With the help of John Gillespie of Monastic Chambers studios in New Haven, Tarango gathered together some of the city’s most accomplished musicians – Todd Harrold on drums, Tim Beeler on bass, Eric Clancy on keyboards and Scott Feichter on guitar – and recorded seven original songs, all during one fateful Halloween night. Then he added five solo pieces, and the finished product, October 31, 2009, is hands down one of the most accomplished and unique local releases of the year (and I swear that is not just the bread talking).

“It was a privilege, working with those guys, and I think it was fun for them too, playing together again,” he said. 

Tarango is not the kind of guy to rest on his laurels, and his goal since moving back to Fort Wayne has been to make things happen, to collaborate with artists and musicians and writers to build the kind of positive vibe that can’t help but result in the creation of something beautiful, new, at the very least fun. Most recently he put his considerable energies toward the recording “Santa Has Big Bells,” a humorous song he wrote in college. 

After laying down the two-minute track about Santa and his penchant for making a little too much merry with his caché of sexy elves, Tarango paired up with area producer, Gralan Early, to film a music video version. It features one of Fort Wayne’s favorite music promoters, Grateful Doug, in the Santa suit as well as a number of lovely young women in the elf roles and a handful of youngsters Tarango knows from his work as a voice instructor at St. Henry’s Church. 

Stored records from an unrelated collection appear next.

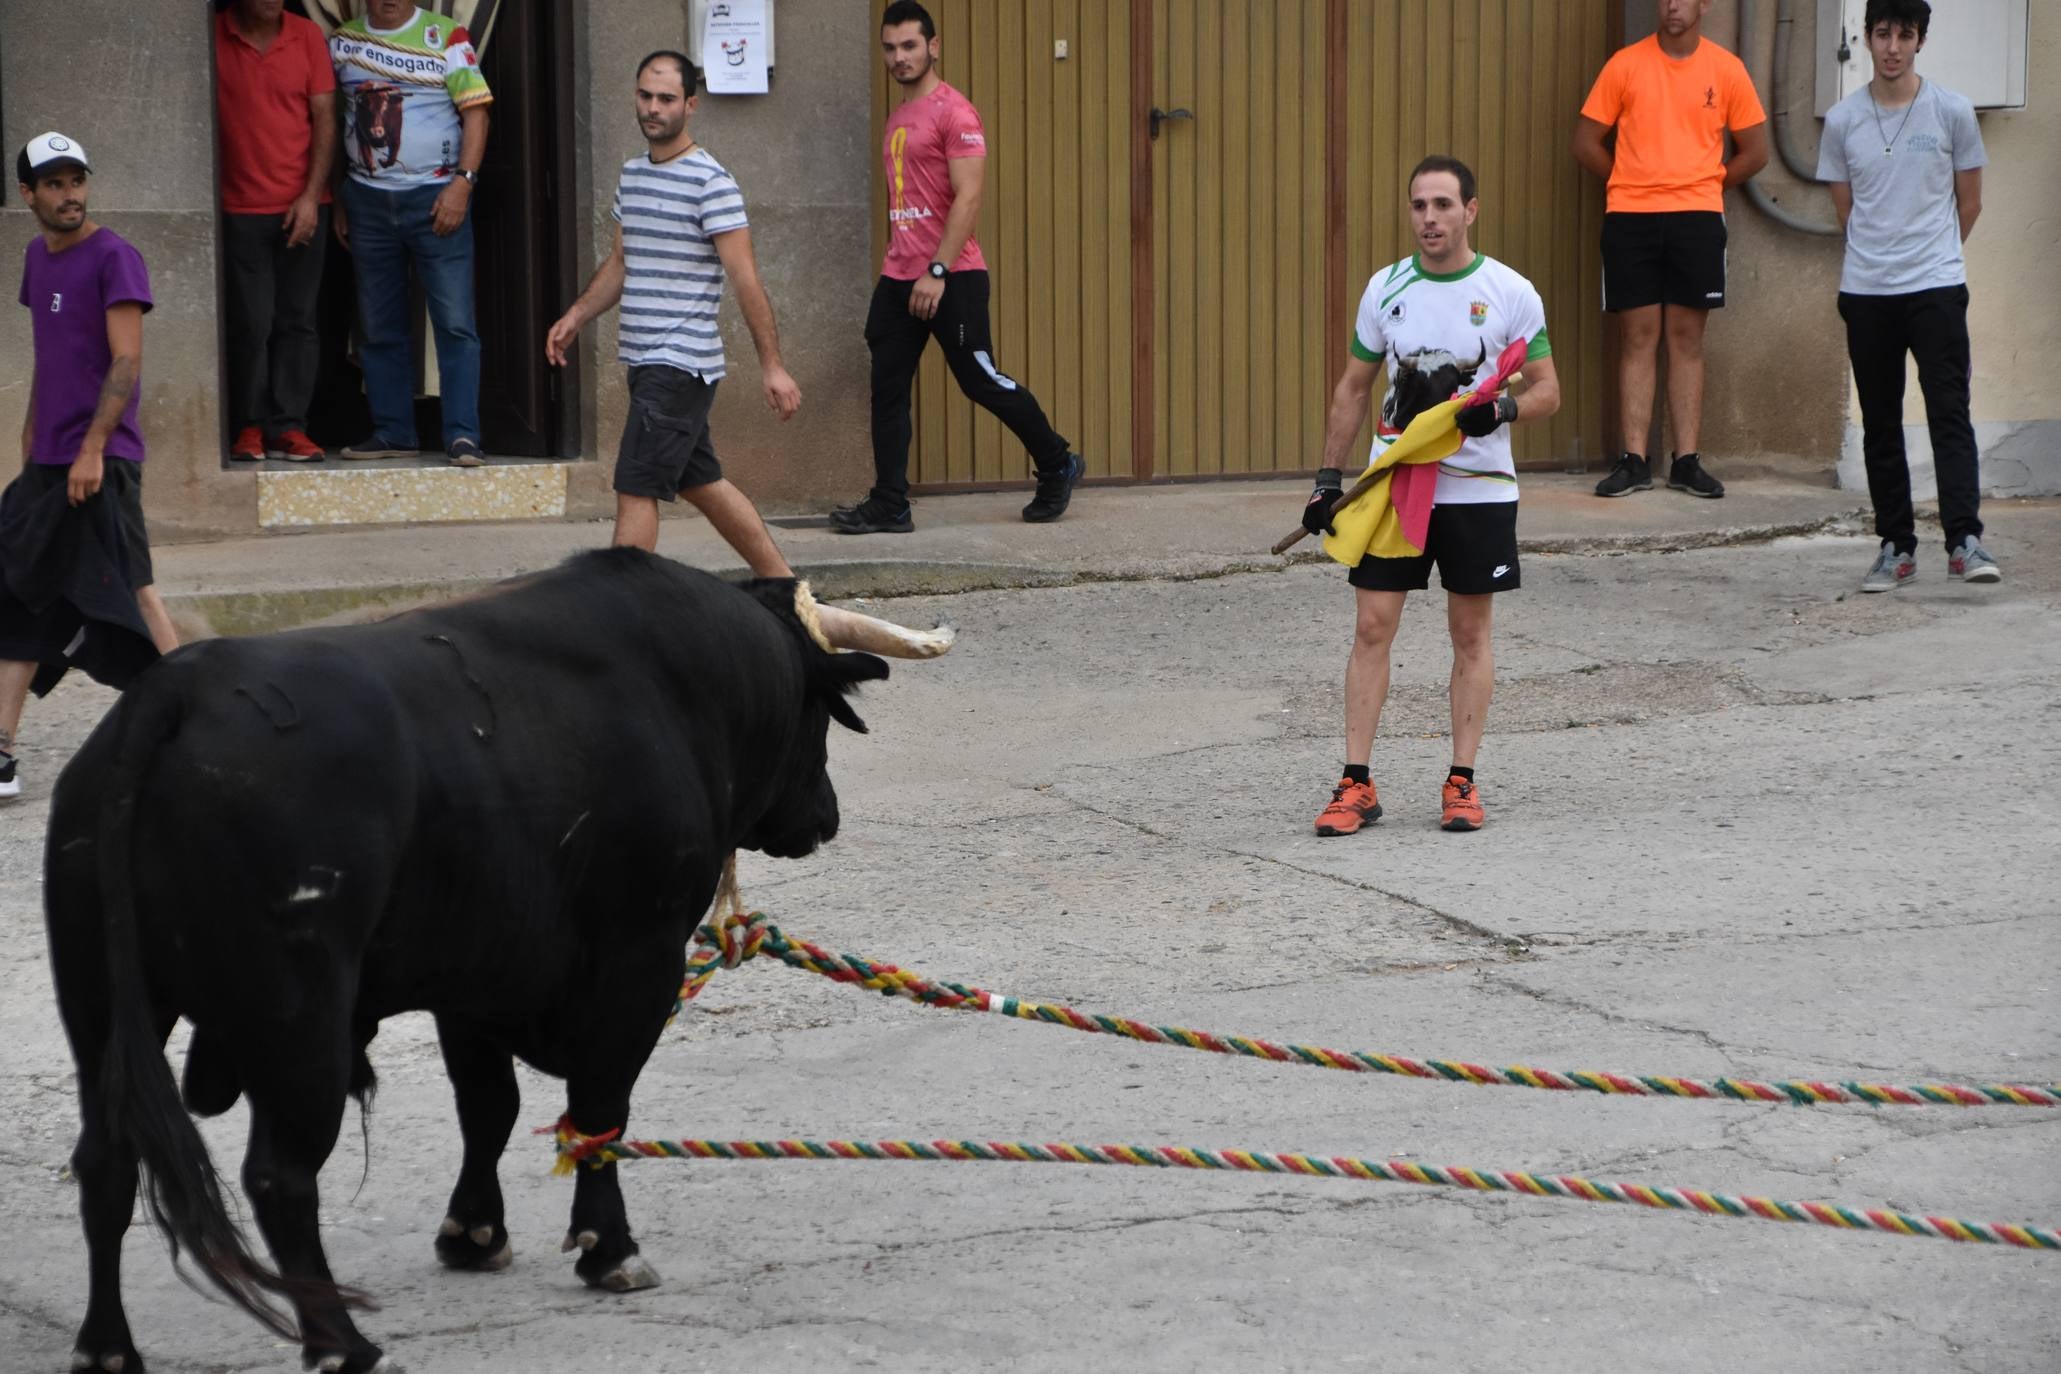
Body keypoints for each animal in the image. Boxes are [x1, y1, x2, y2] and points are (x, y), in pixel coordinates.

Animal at [44, 552, 890, 1374]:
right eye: (820, 716)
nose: (826, 816)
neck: (684, 687)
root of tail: (180, 689)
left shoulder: (475, 982)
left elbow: (489, 1108)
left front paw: (473, 1233)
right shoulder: (637, 960)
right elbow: (600, 1108)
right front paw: (608, 1249)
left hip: (102, 1008)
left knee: (106, 1160)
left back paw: (107, 1345)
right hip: (300, 1020)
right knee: (279, 1176)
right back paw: (341, 1342)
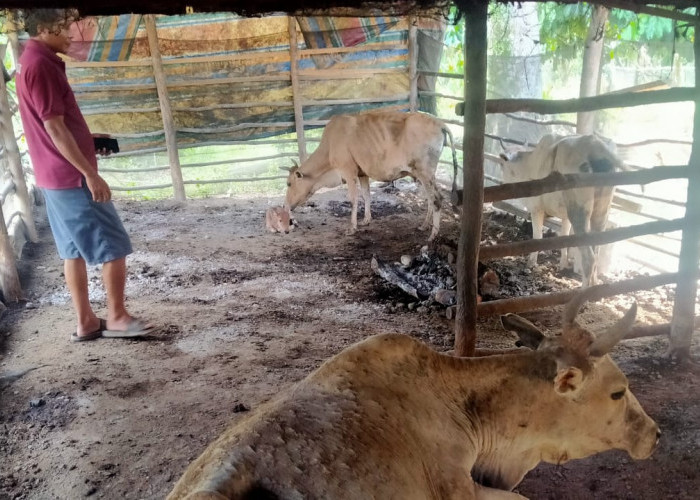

So far, “Santa Has Big Bells,” the song, has had its share of exposure, first on the Rich Lee-fronted WBOI program Little Brother Radio. The video can be viewed on the website Funny or Die and on YouTube. Tarango’s entered the song in several contests as well, including one sponsored by Billboard that just might propel Santa and his bells into the rarefied air occupied by novelty Christmas songs like “Grandma Got Run Over by a Reindeer” and Cheech and Chong’s “Santa Claus and His Old Lady.”

“I’m patient,” Tarango said, “and I’m an optimist. It took ‘Grandma Got Run Over by a Reindeer’ five years to take off. Who knows what’s next for Santa’s big bells?”

Nobody knows – nobody but perhaps the big man in red himself. As for what’s next for Tarango, that’s a cinch. He and Early will be filming a video for Tarango’s original tune, “Voluptuous,” which explores many men’s taste for women with curves. Fort Wayne fetish model Cara Cakes will star.

“It’s an ‘it’s okay to like big girls’ song,” Fernando said. “I’m pretty confident there’s a large audience for this one.”

Tarango’s biggest hope is to eventually front a band. A regular solo performer at the Bean’s open mic nights, Tarango admits that doing the whole acoustic, singer/songwriter thing bores him after a while, and that it’s not a coincidence that he’s done much of his professional singing work as part of a choir.

“On one hand, we make the music for ourselves,” he said. “Whether we’re up in front of people or in a room, we do it to express ourselves, to try to make sense of a world where we have no idea why we’re here, but music is also happiness, and happiness is meant to be shared.”